◆ THE INPUT:

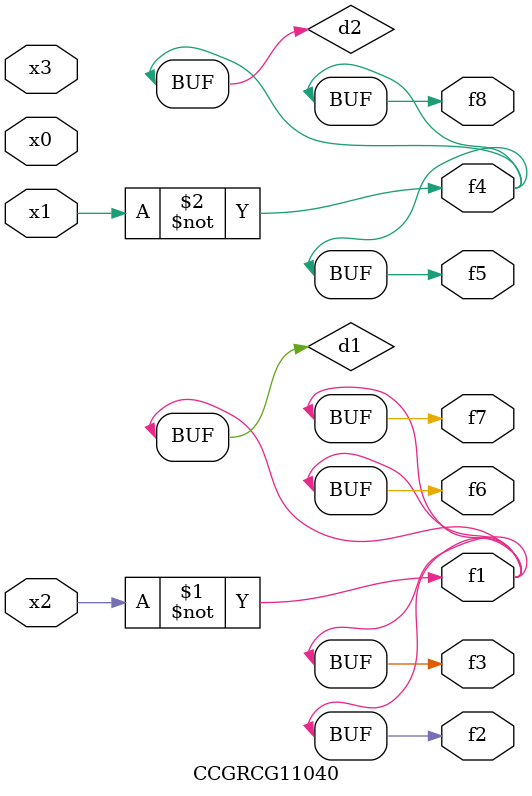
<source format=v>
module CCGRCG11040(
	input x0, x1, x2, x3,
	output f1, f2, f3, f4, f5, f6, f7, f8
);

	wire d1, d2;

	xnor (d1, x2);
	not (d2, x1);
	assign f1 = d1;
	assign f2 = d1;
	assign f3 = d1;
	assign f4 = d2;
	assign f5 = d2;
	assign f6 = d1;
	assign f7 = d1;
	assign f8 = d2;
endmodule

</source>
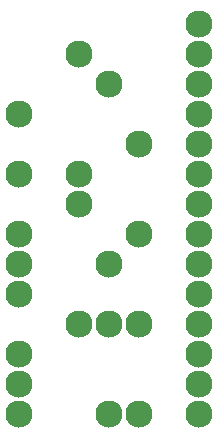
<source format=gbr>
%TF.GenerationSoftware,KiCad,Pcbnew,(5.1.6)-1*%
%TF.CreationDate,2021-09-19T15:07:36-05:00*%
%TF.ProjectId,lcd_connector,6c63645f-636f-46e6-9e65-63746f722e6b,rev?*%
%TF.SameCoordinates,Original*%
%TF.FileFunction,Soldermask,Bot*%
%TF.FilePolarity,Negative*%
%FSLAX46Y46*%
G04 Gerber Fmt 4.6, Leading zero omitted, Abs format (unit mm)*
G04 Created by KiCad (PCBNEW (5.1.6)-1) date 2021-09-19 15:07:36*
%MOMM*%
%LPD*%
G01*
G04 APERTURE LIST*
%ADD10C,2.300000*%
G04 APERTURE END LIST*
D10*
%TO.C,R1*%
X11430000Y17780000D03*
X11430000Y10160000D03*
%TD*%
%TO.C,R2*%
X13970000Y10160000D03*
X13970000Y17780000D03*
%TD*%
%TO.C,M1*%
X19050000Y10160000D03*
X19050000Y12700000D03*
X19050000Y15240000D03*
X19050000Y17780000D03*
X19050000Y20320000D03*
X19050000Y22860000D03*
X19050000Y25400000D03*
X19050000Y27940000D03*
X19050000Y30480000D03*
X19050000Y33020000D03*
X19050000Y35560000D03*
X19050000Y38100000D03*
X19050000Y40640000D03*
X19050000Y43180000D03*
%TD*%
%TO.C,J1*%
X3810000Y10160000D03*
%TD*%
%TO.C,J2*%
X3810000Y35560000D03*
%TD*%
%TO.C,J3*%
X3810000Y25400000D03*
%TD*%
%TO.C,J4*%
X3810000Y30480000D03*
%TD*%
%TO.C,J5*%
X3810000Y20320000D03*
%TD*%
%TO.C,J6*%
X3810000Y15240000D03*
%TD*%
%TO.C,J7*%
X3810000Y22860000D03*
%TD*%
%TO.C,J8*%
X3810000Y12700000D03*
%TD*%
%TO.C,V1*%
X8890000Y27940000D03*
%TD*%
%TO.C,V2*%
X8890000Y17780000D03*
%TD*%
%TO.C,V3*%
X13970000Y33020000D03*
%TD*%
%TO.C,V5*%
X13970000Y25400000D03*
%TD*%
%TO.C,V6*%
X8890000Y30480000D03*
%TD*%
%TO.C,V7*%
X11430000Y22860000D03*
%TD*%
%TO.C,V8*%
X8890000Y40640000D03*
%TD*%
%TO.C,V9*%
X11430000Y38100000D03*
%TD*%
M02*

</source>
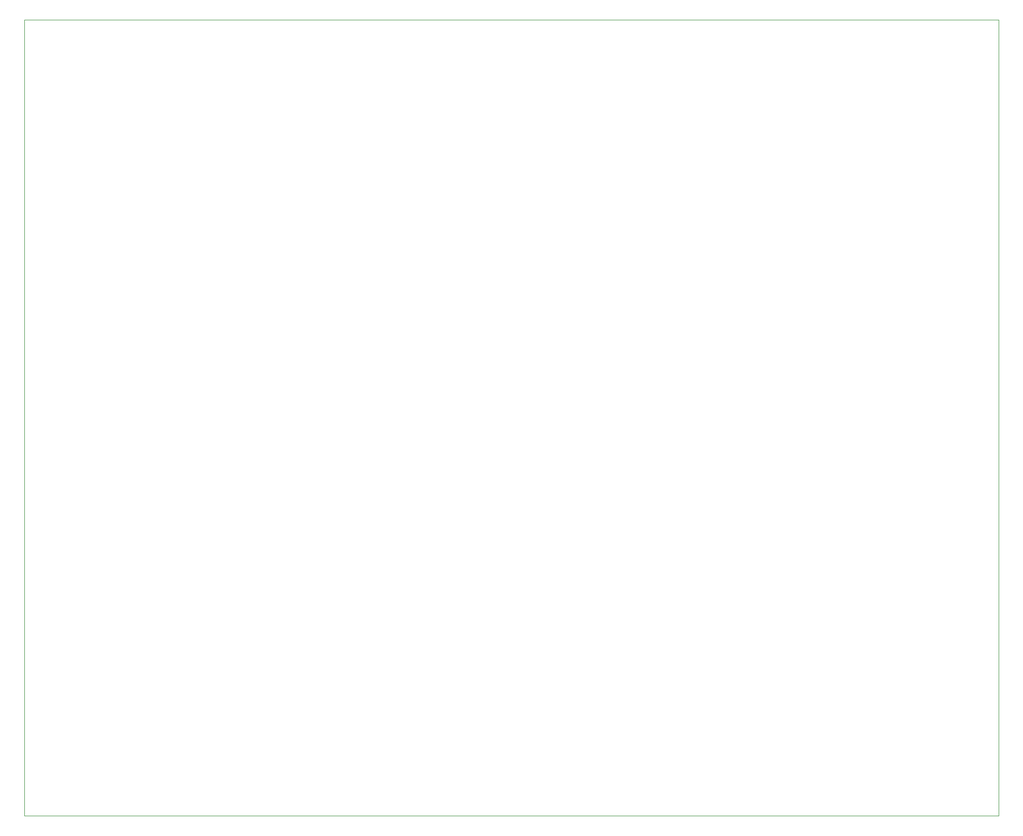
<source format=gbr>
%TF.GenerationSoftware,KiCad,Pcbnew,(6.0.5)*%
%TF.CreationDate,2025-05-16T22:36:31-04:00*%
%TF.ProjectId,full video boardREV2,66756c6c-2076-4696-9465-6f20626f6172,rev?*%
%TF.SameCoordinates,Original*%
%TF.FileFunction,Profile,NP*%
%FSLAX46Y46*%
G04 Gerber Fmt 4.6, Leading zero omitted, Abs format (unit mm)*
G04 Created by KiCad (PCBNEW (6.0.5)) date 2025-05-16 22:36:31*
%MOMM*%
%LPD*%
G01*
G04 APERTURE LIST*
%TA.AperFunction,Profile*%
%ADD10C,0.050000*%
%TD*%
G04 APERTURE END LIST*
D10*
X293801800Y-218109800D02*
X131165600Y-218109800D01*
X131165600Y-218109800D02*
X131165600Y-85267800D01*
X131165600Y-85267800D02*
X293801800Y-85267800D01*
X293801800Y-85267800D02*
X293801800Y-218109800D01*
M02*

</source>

◆ YOUR OBJECTIVE: Return every line of the entries above that the string "ProjectId" appears in.

◆ EXERCISE SOLUTION:
%TF.ProjectId,lcd_connector,6c63645f-636f-46e6-9e65-63746f722e6b,rev?*%
%TF.ProjectId,full video boardREV2,66756c6c-2076-4696-9465-6f20626f6172,rev?*%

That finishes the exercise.